Miroslav Srnka is interested in the convention of playing techniques in the string quartet, and wants to find new archetypes for these. It is about music-making as a game and the perception of time.
Composing for string instruments, says Miroslav Srnka, forms a continuity in his output. The violin was the first instrument which he learned as a child. Music for strings is a continuous field of experimentation for him, one in which he explores complex structures. In his Fourth String Quartet Engrams, for example, he uses long, continuous flowing curves to create the surprising effect that clearly-defined objectives are lost from the listener’s memory. Through this, unspectacular moments suddenly become unexpectedly conspicuous, as if small leaps placed in the linear texture activate the memory, as if traces of memory – “engrams” – would be deposited in the brain as biophysical or biochemical alterations.
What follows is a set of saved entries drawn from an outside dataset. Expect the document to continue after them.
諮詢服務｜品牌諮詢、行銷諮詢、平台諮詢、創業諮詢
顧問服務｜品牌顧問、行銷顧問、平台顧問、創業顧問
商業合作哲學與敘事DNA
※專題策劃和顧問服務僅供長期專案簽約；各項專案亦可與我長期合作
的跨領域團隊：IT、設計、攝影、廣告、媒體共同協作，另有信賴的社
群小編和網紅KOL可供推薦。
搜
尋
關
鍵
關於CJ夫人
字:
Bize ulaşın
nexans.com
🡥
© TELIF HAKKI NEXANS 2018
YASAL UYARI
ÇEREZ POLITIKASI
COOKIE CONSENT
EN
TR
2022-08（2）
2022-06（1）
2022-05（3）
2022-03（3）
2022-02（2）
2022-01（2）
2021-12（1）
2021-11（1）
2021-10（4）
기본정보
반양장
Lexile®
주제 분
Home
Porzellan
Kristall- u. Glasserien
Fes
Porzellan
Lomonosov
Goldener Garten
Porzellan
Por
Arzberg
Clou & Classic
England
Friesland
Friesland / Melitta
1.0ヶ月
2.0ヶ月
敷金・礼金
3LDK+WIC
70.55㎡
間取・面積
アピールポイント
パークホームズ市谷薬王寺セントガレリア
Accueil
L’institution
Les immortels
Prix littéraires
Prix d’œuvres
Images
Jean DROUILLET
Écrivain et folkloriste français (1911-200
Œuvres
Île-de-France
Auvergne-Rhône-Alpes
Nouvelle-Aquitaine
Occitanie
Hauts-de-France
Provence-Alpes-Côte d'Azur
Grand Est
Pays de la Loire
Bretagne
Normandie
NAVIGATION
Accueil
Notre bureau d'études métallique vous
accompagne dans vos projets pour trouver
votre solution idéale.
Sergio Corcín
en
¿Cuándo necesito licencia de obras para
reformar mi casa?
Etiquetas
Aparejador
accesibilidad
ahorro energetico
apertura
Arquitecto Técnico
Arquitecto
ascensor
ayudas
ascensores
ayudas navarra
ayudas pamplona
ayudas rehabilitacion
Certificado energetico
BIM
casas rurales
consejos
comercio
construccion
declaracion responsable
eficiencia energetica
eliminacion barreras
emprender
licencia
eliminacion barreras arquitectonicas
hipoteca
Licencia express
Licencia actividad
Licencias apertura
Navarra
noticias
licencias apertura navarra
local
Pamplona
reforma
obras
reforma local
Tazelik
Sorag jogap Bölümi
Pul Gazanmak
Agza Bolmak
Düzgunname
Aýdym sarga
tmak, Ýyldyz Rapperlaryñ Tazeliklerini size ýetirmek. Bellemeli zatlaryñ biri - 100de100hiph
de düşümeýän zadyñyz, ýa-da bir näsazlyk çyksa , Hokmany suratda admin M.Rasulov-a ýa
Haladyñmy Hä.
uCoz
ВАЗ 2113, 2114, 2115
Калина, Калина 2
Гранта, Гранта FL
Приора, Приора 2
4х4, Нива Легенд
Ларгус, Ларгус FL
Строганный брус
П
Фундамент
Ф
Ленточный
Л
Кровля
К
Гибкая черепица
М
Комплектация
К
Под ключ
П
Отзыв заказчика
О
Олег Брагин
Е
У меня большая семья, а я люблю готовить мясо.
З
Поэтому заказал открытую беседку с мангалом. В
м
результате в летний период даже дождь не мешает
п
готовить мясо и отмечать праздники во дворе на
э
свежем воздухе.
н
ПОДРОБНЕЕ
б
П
Or Eighteen Agents for nineteen Strings, which allows ramified linear structures to be tracked by the listener almost like a crime thriller.
Miroslav Srnka has again written his new String Quartet for the Quatuor Diotima; the quartet premieres the work at the “Biennale de Quatuors à cordes” in Paris, followed by further territorial premieres in Brussels and at the String Quartet Festival Heidelberg. In this work, Srnka analyses the traditional roles of the structure of the musicians’ parts. “Are the instruments in the string quartet just voices and the musicians just roles? Can the musicians become voices and the instruments take roles? Is the string quartet a biotope in itself, bringing predefined expectations and stereotypes with it to every new piece?” He is interested in the convention of playing techniques in the string quartet, and whether it is possible to find new archetypes for these ways of playing. It is about music-making as a game, and about the continuation of his involvement, frequently explored, with the perception of time around these new structures and patterns in today’s digital era.